**** Texte extrait
La tendance à la jalousie est basée sur la dévalorisation. Une personne jalouse a une faible estime d’elle même. Une personne qui s’aime et qui se sent bien dans sa peau n’a aucune raison de fantasmer sur le fait que son partenaire puisse la tromper.
À moins que le mari ne soit très séducteur avec d’autres femmes. Qu’il ne consacre trop de temps à ses loisirs, au sport, à la télévision. A moins encore que la femme ne flirte avec d’autres hommes, qu’elle sorte beaucoup, ou qu’elle ne consacre beaucoup de temps à son travail. Dans ces cas bien précis, alors oui, il y a de bonnes raisons de soupçonner une infidélité.
Une personne ayant une estime d’elle même suffisamment saine ne pense pas que son partenaire puisse accorder de la valeur à un autre. En effet, elle estime que leur couple est la meilleure chose qui puisse lui arriver, et que les deux partenaires n’ont pas besoin de chercher autre chose en dehors de leur relation.
********
**** Fiches répertoriées
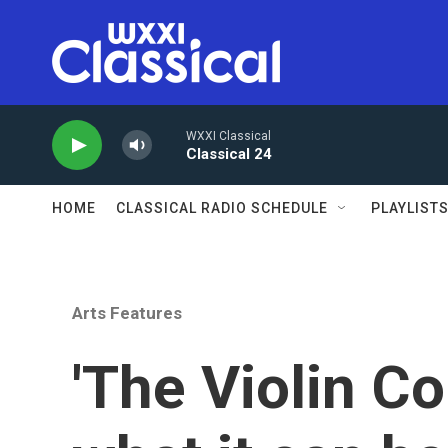
Skip to main content
WXXI Classical
Classical 24
HOME
CLASSICAL RADIO SCHEDULE
PLAYLIST
Arts Features
'The Violin C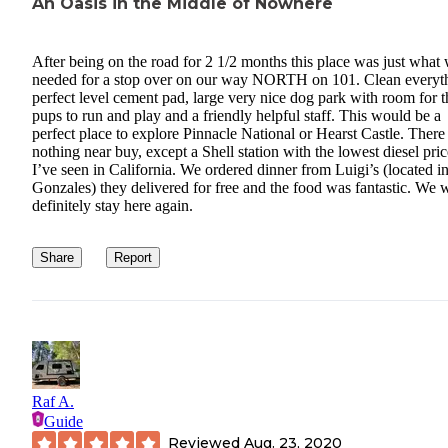
An Oasis in the Middle of Nowhere
After being on the road for 2 1/2 months this place was just what
needed for a stop over on our way NORTH on 101. Clean everyt
perfect level cement pad, large very nice dog park with room for t
pups to run and play and a friendly helpful staff. This would be a
perfect place to explore Pinnacle National or Hearst Castle. There 
nothing near buy, except a Shell station with the lowest diesel pric
I’ve seen in California. We ordered dinner from Luigi’s (located i
Gonzales) they delivered for free and the food was fantastic. We w
definitely stay here again.
Share
Report
Raf A.
Guide
Reviewed
Aug. 23, 2020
********
● Consigne
D'après le texte sur la jalousie, sur quoi la tendance à la jalousie est-elle basée ?

● Exercice corrigé
Elle est basée sur la dévalorisation.